Unfortunately, vested interests often make deliberate efforts to distort statistical information in order to support their own causes. Here are a few examples.
Emphasize and omit
The simplest technique for distorting statistical results is to emphasize particular aspects of a wider statistical study, while omitting other aspects. For example, on 17 February 2006, President Bush (USA) announced, “About twenty-five million seniors have signed up for this new plan since January 1st”, referring to a new Medicare prescription drug plan. The intent was to emphasize that large numbers of seniors had signed up for the plan at that time. However, the Boston Globe reported that the “actual number of volunteer enrollees is much smaller, about five million” (http://thinkprogress.org ). The other twenty million seniors had been automatically enrolled, or already had drug coverage from their former company’s health plan. The figure of twenty-five million was not incorrect, but was misleading in the way it was used.
Select a biased sample
Another technique is to deliberately select biased samples. For example, in 2004 the Motion Picture Association of America (MPAA) conducted a survey of Internet users and published the result that “24% of Internet users download pirated movies”. A criticism of this MPAA finding was later published at a number of websites.

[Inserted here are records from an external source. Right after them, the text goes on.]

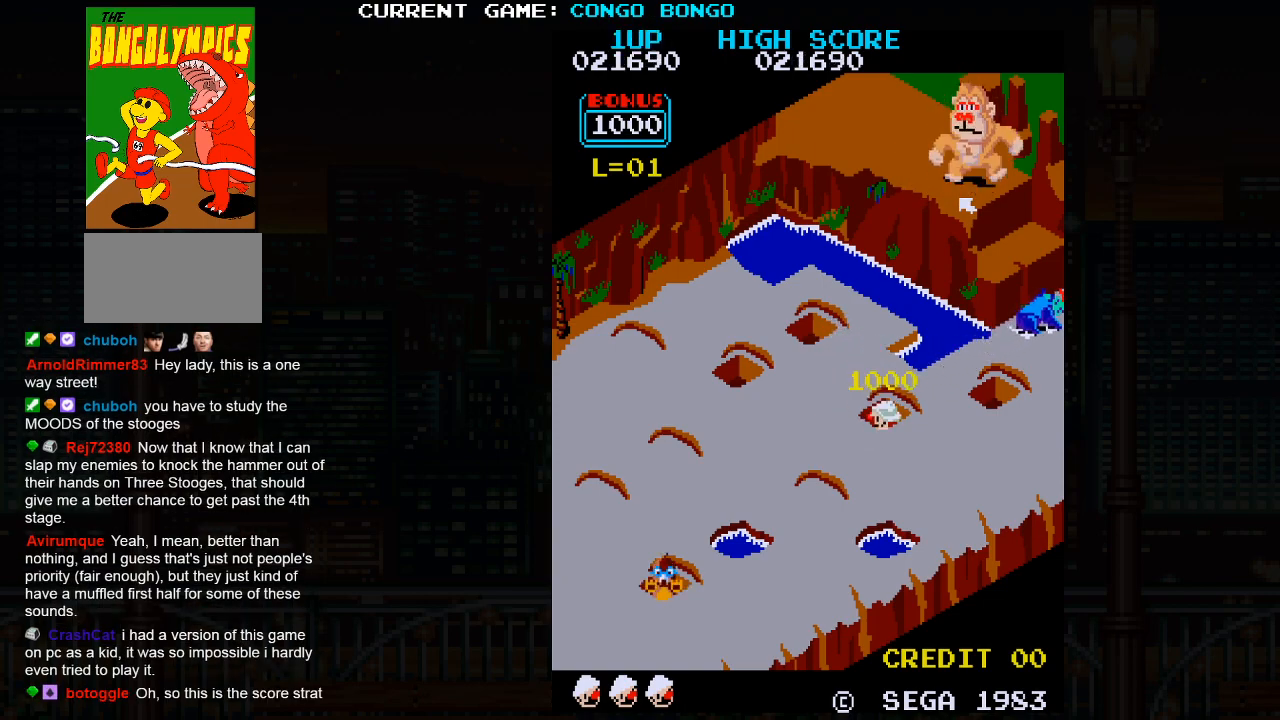
{"buttons": [], "left_stick": "right", "events": [[50, "SQUARE", "up"], [133, "left_stick", "right"]]}
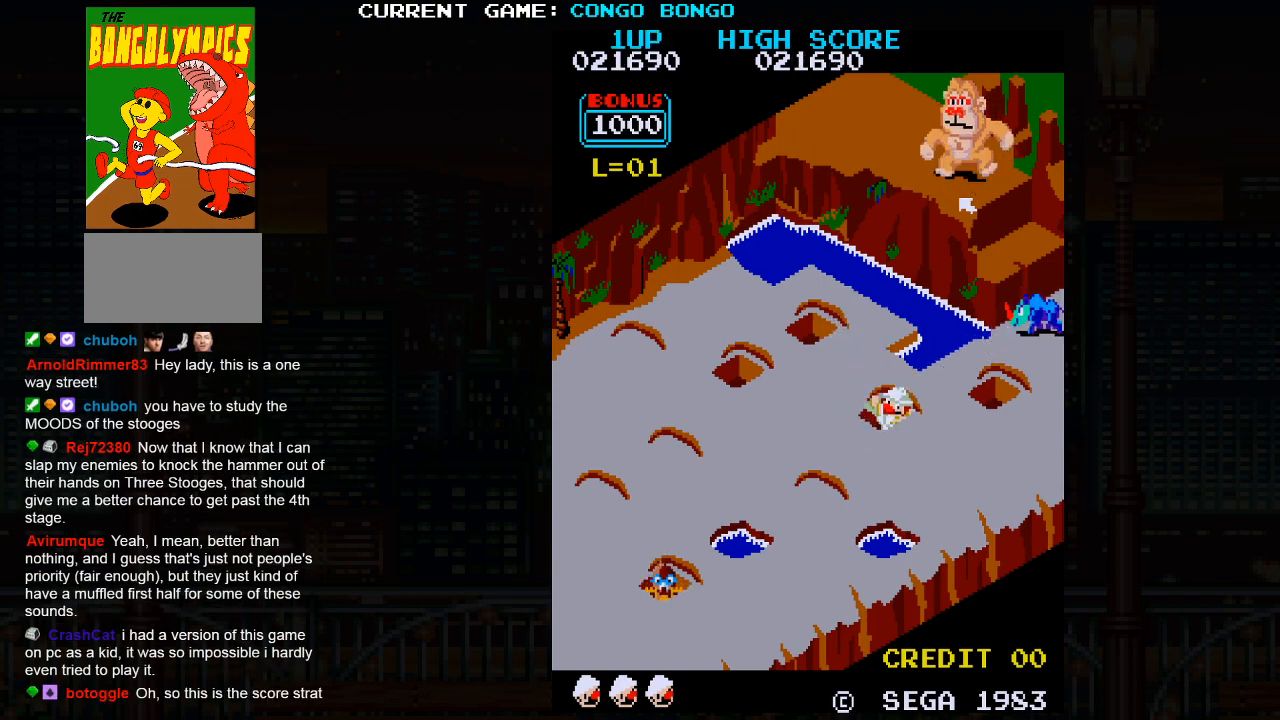
{"buttons": [], "left_stick": "right", "events": []}
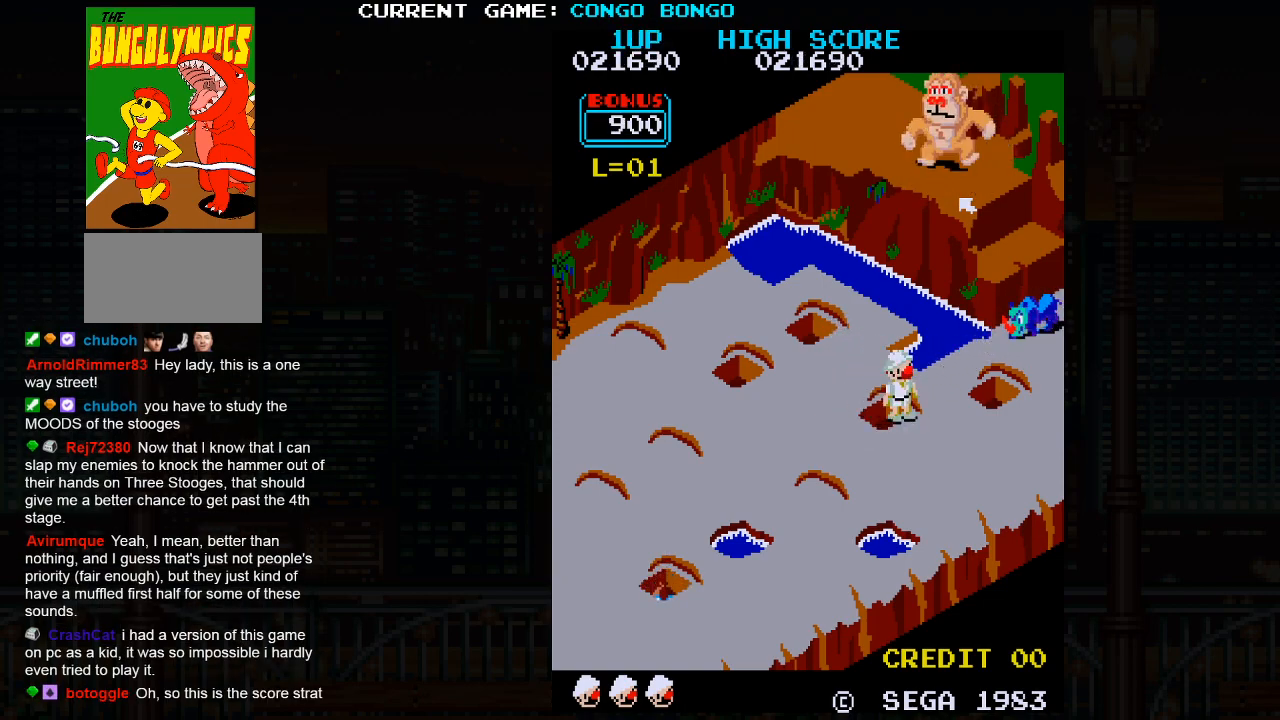
{"buttons": [], "left_stick": "up", "events": [[333, "left_stick", "up"]]}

The MPAA implied that their finding applied to all Internet users while their survey sample included only users with broadband access (less than 50% of all users at that time).

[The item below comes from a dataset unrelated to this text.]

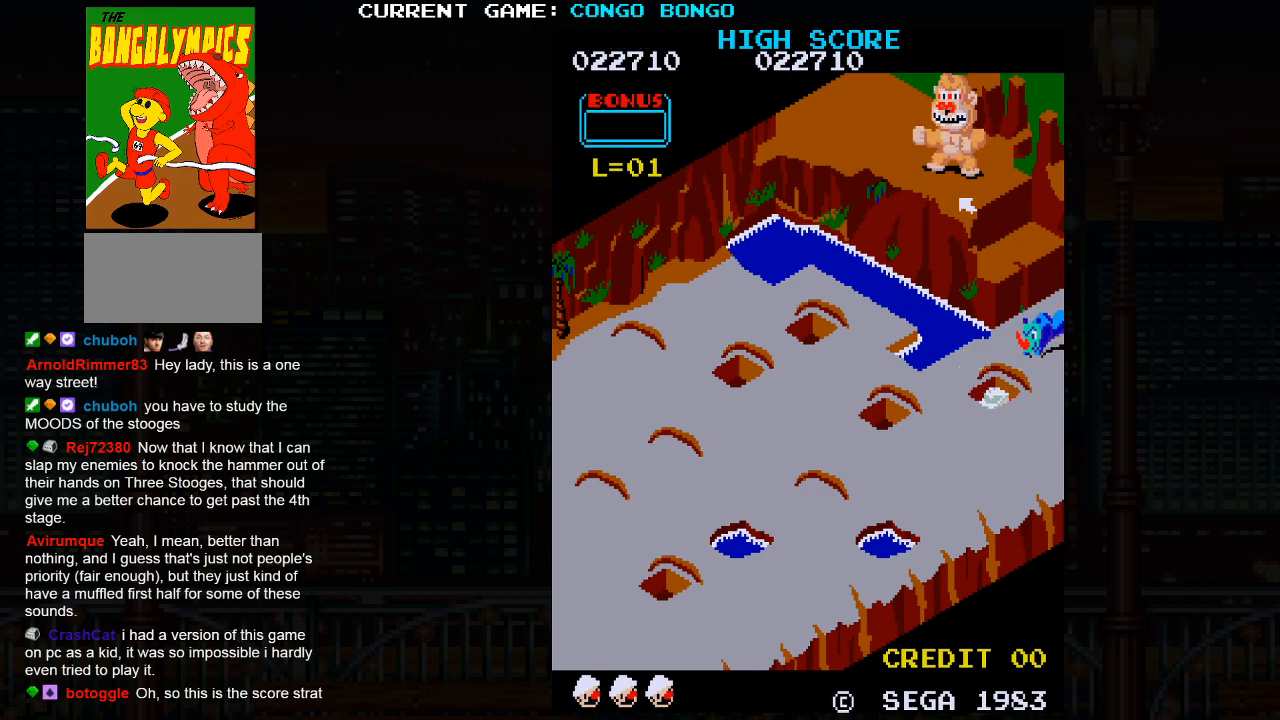
{"buttons": ["SQUARE"], "left_stick": "center", "events": []}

The MPAA also characterized all downloads of video material as pirated, whether it was or not. The sample was deliberately biased so that the result would lead to a perceived higher percentage of pirated downloads.
Create your own data
In some cases outright fraud is used to produce faulty statistical results. For example, on 11 January 2006, the scientific journal Nature reported a story from South Korea.
The renowned scientist Woo-Suk Hwang had been charged with fabricating data to support his work involving the cloning of embryos and stem cells. Apparently, in two major studies Hwang’s data had been deliberately fraudulent.
There is some comfort to be derived from the fact that all of the above examples were detected because of the inherent nature of statistical information. If anyone carries out a statistical investigation or quotes statistical results of any significance, that information can be checked and verified.
The bottom line is that statistics provides the best-known set of tools for garnering evidence about the state of the human condition and the state of the universe.
However, we still need to use caution when we are presented with statistical results. 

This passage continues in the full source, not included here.